Появление вазунгу — европейцев — в глубинной деревушке привлекло всеобщее внимание, но, когда Вамбуа разъяснил цель нашего визита, любопытные, показав нам дом Кирори Матоку, деликатно разошлись.
Деревня Руримо, в которой мы очутились, была совсем не похожа на все прочие деревни, которые мы видели. Дома не жались здесь робко стеной к стене, но с сибирской щедростью были разбросаны по земле африканской. Именно дома, а не глиняные хижины.
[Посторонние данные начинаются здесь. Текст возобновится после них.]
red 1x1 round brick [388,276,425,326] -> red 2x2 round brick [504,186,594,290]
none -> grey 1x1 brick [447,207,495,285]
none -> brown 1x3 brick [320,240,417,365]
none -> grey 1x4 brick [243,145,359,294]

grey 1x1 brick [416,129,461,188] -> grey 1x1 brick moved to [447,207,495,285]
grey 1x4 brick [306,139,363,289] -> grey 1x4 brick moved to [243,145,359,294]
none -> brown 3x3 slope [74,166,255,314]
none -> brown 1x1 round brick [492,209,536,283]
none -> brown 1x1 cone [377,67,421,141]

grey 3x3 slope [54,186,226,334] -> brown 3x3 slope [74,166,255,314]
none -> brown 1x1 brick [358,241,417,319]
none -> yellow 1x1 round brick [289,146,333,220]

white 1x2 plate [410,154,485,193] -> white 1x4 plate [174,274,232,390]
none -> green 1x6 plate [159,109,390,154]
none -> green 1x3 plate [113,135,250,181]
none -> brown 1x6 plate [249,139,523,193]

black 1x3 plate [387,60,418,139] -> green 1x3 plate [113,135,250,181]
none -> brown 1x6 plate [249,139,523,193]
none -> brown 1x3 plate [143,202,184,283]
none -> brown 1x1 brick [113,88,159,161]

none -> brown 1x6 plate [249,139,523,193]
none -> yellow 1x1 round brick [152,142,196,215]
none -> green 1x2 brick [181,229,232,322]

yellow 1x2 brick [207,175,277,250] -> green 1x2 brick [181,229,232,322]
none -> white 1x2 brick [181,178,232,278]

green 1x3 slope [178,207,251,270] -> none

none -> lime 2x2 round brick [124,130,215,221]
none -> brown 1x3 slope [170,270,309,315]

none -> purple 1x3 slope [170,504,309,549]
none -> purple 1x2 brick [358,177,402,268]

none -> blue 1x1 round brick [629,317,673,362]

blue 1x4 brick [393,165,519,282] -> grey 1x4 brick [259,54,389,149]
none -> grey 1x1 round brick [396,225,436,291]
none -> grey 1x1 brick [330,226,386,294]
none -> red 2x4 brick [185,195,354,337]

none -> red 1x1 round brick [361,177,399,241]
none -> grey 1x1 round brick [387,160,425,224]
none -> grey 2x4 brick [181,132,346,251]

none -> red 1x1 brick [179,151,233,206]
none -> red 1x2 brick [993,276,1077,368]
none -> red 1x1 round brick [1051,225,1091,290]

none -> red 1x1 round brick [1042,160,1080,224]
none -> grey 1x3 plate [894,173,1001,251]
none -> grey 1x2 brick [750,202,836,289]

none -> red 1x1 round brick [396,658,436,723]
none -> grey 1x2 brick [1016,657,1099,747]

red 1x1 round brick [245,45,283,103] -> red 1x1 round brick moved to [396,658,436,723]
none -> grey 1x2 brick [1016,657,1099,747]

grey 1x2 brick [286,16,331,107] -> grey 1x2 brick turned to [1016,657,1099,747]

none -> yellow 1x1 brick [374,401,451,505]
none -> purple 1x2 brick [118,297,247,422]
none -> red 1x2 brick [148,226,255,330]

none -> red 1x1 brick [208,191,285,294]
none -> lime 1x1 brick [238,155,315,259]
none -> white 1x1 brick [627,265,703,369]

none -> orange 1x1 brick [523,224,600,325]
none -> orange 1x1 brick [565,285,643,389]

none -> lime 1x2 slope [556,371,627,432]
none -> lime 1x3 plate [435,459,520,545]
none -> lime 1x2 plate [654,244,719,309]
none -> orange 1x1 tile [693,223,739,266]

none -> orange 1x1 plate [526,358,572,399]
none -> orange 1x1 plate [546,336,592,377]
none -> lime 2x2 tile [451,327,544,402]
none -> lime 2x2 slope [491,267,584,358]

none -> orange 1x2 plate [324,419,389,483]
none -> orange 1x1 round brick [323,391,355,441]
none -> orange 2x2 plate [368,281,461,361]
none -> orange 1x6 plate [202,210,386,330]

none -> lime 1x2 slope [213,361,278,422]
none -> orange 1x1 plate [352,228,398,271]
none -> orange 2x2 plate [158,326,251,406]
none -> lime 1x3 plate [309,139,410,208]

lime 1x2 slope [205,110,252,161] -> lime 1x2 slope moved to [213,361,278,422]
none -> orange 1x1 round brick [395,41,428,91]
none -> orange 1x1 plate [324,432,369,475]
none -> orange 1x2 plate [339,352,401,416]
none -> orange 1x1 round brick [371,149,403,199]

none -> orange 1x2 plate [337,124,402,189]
Микробас наш остановился у сложенного из камней, с зеленой дверью дома под заржавевшей гофрированной крышей. Нам сказали, что дом принадлежит Кирори Матоку, но выглядел дом нежилым.
Вскоре мы заметили высокого человека в черном костюме, изо всех сил спешившего к нам. Спешить ему было трудно, ноги его с вывернутыми внутрь ступнями заплетались, и корпус поэтому странно раскачивался, но все-таки человек почти бежал, и мы пошли ему навстречу.
Кирори Матоку и Герман Гирев обнялись, как старые друзья. А потом мы расселись на бревнах, валявшихся вокруг недостроенного дома, и я рассмотрел Кирори Матоку. Был он уже немолод, и голова его казалась покрытой париком из серой каракульчи — он сам сказал нам, что ему уже шестьдесят семь лет и восемь лет он провел в тюрьме — его выпустили всего четыре года назад. Он сохранил способность весело смеяться, и только, когда он задорно смеялся, его светло-коричневое, еще не старое лицо покрывалось сеткой морщин…
Позднее мы еще раз увиделись с Кирори Матоку — он нагнал нас в Найроби и каждому привез в подарок фаршированную курицу, — но я, вспоминая, видел его все-таки не в тропическом саду нашего отеля в Найроби, а в деревне Руримо, сидящим на бревнах, в окружении индюков и кур, деловито сновавших у дома, на фоне зеленых, с красными проплешинами холмов… Там, на холмах, виднелись дома под черепичными крышами, плантации бананов, курчавые деревья вокруг них. У недостроенного дома и сарая росли эвкалипты и кипарисы и пахло свежеструганным деревом и чуть примятой зеленой травой…
До ареста Кирори Матоку был зажиточным крестьянином-предпринимателем. Ему принадлежали два грузовика, автобус, он имел немало шиллингов на счету в банке, он владел земельным участком размером в шесть целых двенадцать сотых пять тысячных акров — цифру Кирори Матоку назвал с типично крестьянской скрупулезной точностью… Он и в разговоре с нами печалился не столько о том, что просидел порядочный срок в тюрьме, сколько о том, что потерял и машины, и землю, и дом, и деньги…
Но что же привело его в тюрьму?.. Во время одной из эпидемий в местном госпитале одна за другой умерли двадцать пять кенийских женщин… Кирори Матоку обвинил в их смерти врачей и призвал жителей окрестных деревень отомстить врачам и разгромить госпиталь… Увы, типичный случай стихийного протеста, вызревшего в среде неграмотных, забитых людей… Толпу, которую возглавлял Кирори Матоку, разогнали солдаты. Они спасли врачей и госпиталь, а самого Кирори Матоку бросили в тюрьму.
Его допрашивали, его избивали, его пытали, его шесть раз подводили к виселице, грозя повесить и требуя, чтобы он признался в принадлежности к террористам… Но в чем он мог признаться?
Его переводили из лагеря в лагерь. Он называет их: Лангата, Маньяни, Макино Рори, снова Маньяни, Союзи на берегу озера Виктория, Одьяго, Лодуа, Караба, Майовам… Он не понимал, почему его переводят из лагеря в лагерь, из тюрьмы в тюрьму, он не понимал, чего от него добиваются и почему вдруг однажды в лагере Союзи английские солдаты открыли из пулеметов огонь по ногам выстроившихся в шеренгу заключенных — именно тогда ему перебили обе ноги…
Теперь он на свободе. Жена дождалась его — она стоит рядом, немолодая полная женщина в голубой косынке, концы которой завязаны на затылке. И уцелели оба сына, хотя им тоже пришлось побывать в тюрьме.
А теперь Кирори Матоку обеспокоен строительством дома, которое затянулось дольше, чем он рассчитывал, и огорчен, что не может хорошо принять нас— они живут пока в сарае. Он надеется вновь открыть магазин (у него раньше была небольшая лавка) и рассчитывает, что власти компенсируют ему потерю грузовиков и автобуса и вернут землю. Самому ему не пришлось учиться, но он надеется, что сыновья его получат высшее образование, и, может быть, даже в Советском Союзе.
…Когда мы уезжали, он долго махал нам рукой и, ковыляя, шел следом за микробасом по тенистой эвкалиптовой аллее.